### INSTRUCTIONS TO FOLLOW
Reproduced exactly, the lines from the start of the material through the line containing "32: (285, 24, 0.94)" should be the whole answer, with pictures excluded.
>>
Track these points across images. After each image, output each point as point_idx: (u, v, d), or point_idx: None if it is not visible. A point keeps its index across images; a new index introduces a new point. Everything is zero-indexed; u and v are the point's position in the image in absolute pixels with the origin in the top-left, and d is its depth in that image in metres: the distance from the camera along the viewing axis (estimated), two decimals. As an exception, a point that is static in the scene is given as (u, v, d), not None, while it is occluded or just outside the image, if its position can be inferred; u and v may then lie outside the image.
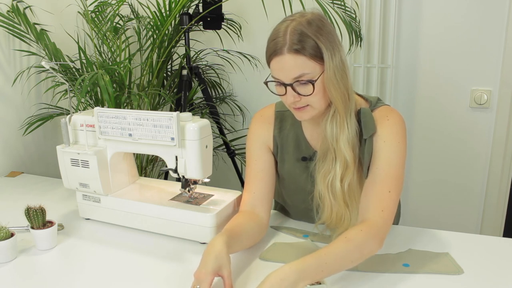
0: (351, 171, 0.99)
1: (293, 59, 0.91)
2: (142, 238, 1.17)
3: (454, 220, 2.20)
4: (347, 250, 0.89)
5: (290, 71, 0.92)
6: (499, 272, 0.97)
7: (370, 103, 1.05)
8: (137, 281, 0.97)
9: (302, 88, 0.94)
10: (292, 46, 0.90)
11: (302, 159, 1.11)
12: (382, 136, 1.00)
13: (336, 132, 0.98)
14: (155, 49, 1.89)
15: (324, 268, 0.86)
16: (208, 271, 0.85)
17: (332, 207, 1.02)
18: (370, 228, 0.93)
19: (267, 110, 1.16)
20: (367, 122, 0.99)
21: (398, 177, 0.98)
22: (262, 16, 2.06)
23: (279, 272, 0.82)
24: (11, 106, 1.81)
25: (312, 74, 0.92)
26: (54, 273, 1.01)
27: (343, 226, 1.03)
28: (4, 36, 1.75)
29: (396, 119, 1.01)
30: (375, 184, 0.98)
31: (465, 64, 1.99)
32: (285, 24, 0.94)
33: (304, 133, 1.11)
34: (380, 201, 0.97)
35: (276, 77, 0.96)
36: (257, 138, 1.14)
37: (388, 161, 0.98)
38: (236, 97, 2.42)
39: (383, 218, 0.95)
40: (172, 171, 1.14)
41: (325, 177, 1.01)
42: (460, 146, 2.10)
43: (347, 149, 0.98)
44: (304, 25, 0.92)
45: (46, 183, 1.62)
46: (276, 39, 0.93)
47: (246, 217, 1.07)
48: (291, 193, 1.19)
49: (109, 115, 1.14)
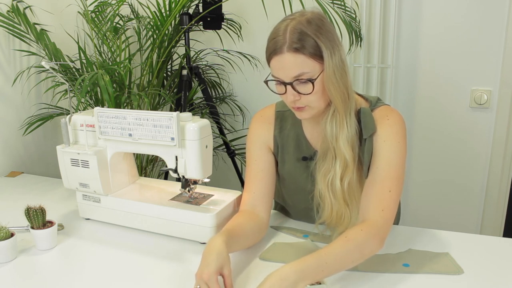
0: (351, 170, 0.99)
1: (292, 58, 0.91)
2: (142, 238, 1.17)
3: (454, 220, 2.20)
4: (347, 250, 0.89)
5: (290, 70, 0.93)
6: (499, 272, 0.97)
7: (370, 103, 1.05)
8: (137, 281, 0.97)
9: (302, 87, 0.95)
10: (292, 45, 0.91)
11: (303, 159, 1.11)
12: (382, 136, 1.00)
13: (336, 131, 0.98)
14: (155, 49, 1.89)
15: (325, 268, 0.86)
16: (211, 271, 0.85)
17: (333, 206, 1.02)
18: (371, 228, 0.93)
19: (268, 110, 1.16)
20: (367, 122, 1.00)
21: (398, 176, 0.98)
22: (262, 16, 2.06)
23: (279, 272, 0.82)
24: (11, 106, 1.81)
25: (311, 73, 0.93)
26: (54, 273, 1.01)
27: (343, 225, 1.03)
28: (4, 36, 1.75)
29: (396, 119, 1.01)
30: (375, 184, 0.98)
31: (465, 64, 1.99)
32: (285, 23, 0.94)
33: (304, 133, 1.11)
34: (380, 201, 0.97)
35: (276, 76, 0.96)
36: (257, 138, 1.14)
37: (388, 161, 0.98)
38: (236, 97, 2.42)
39: (384, 218, 0.95)
40: (172, 171, 1.14)
41: (325, 176, 1.02)
42: (460, 146, 2.10)
43: (347, 148, 0.98)
44: (304, 24, 0.92)
45: (46, 183, 1.62)
46: (276, 38, 0.93)
47: (246, 217, 1.07)
48: (291, 193, 1.19)
49: (109, 115, 1.14)
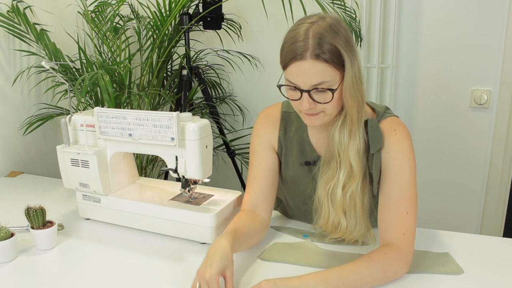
0: (356, 181, 0.97)
1: (314, 65, 0.87)
2: (142, 238, 1.17)
3: (454, 220, 2.20)
4: (370, 270, 0.90)
5: (310, 78, 0.88)
6: (499, 272, 0.97)
7: (377, 113, 1.02)
8: (137, 281, 0.97)
9: (319, 96, 0.91)
10: (314, 52, 0.86)
11: (306, 164, 1.10)
12: (391, 153, 0.97)
13: (346, 140, 0.96)
14: (155, 49, 1.89)
15: (345, 282, 0.86)
16: (214, 272, 0.85)
17: (330, 214, 1.01)
18: (394, 251, 0.93)
19: (273, 110, 1.13)
20: (374, 136, 0.97)
21: (412, 196, 0.97)
22: (262, 16, 2.06)
23: (300, 276, 0.86)
24: (11, 106, 1.81)
25: (331, 82, 0.88)
26: (54, 273, 1.01)
27: (339, 234, 1.03)
28: (4, 36, 1.75)
29: (404, 134, 0.99)
30: (391, 207, 0.97)
31: (465, 64, 1.99)
32: (304, 26, 0.89)
33: (309, 137, 1.09)
34: (400, 225, 0.96)
35: (293, 82, 0.91)
36: (262, 137, 1.11)
37: (400, 181, 0.97)
38: (236, 97, 2.42)
39: (406, 242, 0.95)
40: (172, 171, 1.14)
41: (327, 184, 1.00)
42: (460, 146, 2.10)
43: (355, 158, 0.95)
44: (326, 29, 0.87)
45: (46, 183, 1.62)
46: (297, 43, 0.87)
47: (248, 217, 1.06)
48: (292, 194, 1.18)
49: (109, 115, 1.14)
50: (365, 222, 1.01)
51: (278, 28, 2.09)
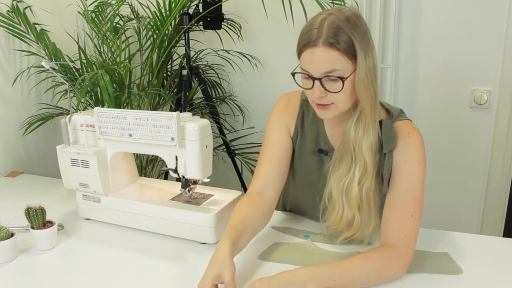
0: (370, 176, 0.97)
1: (326, 52, 0.88)
2: (142, 238, 1.17)
3: (454, 220, 2.20)
4: (365, 268, 0.89)
5: (322, 65, 0.89)
6: (499, 272, 0.97)
7: (392, 115, 1.02)
8: (137, 281, 0.97)
9: (330, 84, 0.91)
10: (327, 39, 0.87)
11: (319, 151, 1.09)
12: (402, 155, 0.98)
13: (360, 136, 0.96)
14: (155, 49, 1.89)
15: (337, 279, 0.86)
16: (205, 282, 0.85)
17: (343, 211, 1.00)
18: (392, 252, 0.93)
19: (294, 96, 1.13)
20: (388, 136, 0.97)
21: (419, 200, 0.97)
22: (262, 16, 2.06)
23: (292, 271, 0.85)
24: (11, 106, 1.81)
25: (343, 71, 0.89)
26: (54, 273, 1.01)
27: (351, 232, 1.03)
28: (4, 36, 1.75)
29: (417, 138, 0.99)
30: (396, 208, 0.97)
31: (465, 64, 1.99)
32: (321, 17, 0.91)
33: (325, 128, 1.09)
34: (402, 226, 0.96)
35: (306, 69, 0.92)
36: (281, 118, 1.11)
37: (408, 184, 0.97)
38: (236, 97, 2.42)
39: (406, 244, 0.94)
40: (172, 171, 1.14)
41: (340, 180, 0.99)
42: (460, 146, 2.10)
43: (369, 154, 0.96)
44: (342, 20, 0.88)
45: (46, 183, 1.62)
46: (311, 31, 0.89)
47: (251, 204, 1.04)
48: (301, 186, 1.17)
49: (109, 115, 1.14)
50: (376, 220, 1.02)
51: (278, 28, 2.09)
<<
### RESULT FOR THIS EXERCISE
Track these points across images. After each image, output each point as point_idx: (u, v, d), or point_idx: None if it is not visible. A point keeps its index across images; a new index introduces a new point. Everything is zero-indexed; u and v are the point's position in the image in absolute pixels with the origin in the top-left, and d is its depth in that image in metres: the distance from the camera along the viewing axis (estimated), two decimals. As an exception, a point that is static in the scene is given as (u, v, d), not None, while it is occluded or just outside the image, if its position can be inferred; u and v may then lie outside the image.
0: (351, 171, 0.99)
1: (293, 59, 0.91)
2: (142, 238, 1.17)
3: (454, 220, 2.20)
4: (347, 250, 0.89)
5: (290, 71, 0.92)
6: (499, 272, 0.97)
7: (370, 103, 1.05)
8: (137, 281, 0.97)
9: (302, 88, 0.94)
10: (292, 46, 0.90)
11: (302, 159, 1.11)
12: (382, 136, 1.00)
13: (336, 132, 0.98)
14: (155, 49, 1.89)
15: (324, 268, 0.86)
16: (208, 271, 0.85)
17: (332, 207, 1.02)
18: (370, 228, 0.93)
19: (267, 110, 1.16)
20: (367, 122, 0.99)
21: (398, 177, 0.98)
22: (262, 16, 2.06)
23: (279, 272, 0.82)
24: (11, 106, 1.81)
25: (312, 74, 0.92)
26: (54, 273, 1.01)
27: (343, 226, 1.03)
28: (4, 36, 1.75)
29: (396, 119, 1.01)
30: (375, 184, 0.98)
31: (465, 64, 1.99)
32: (285, 24, 0.94)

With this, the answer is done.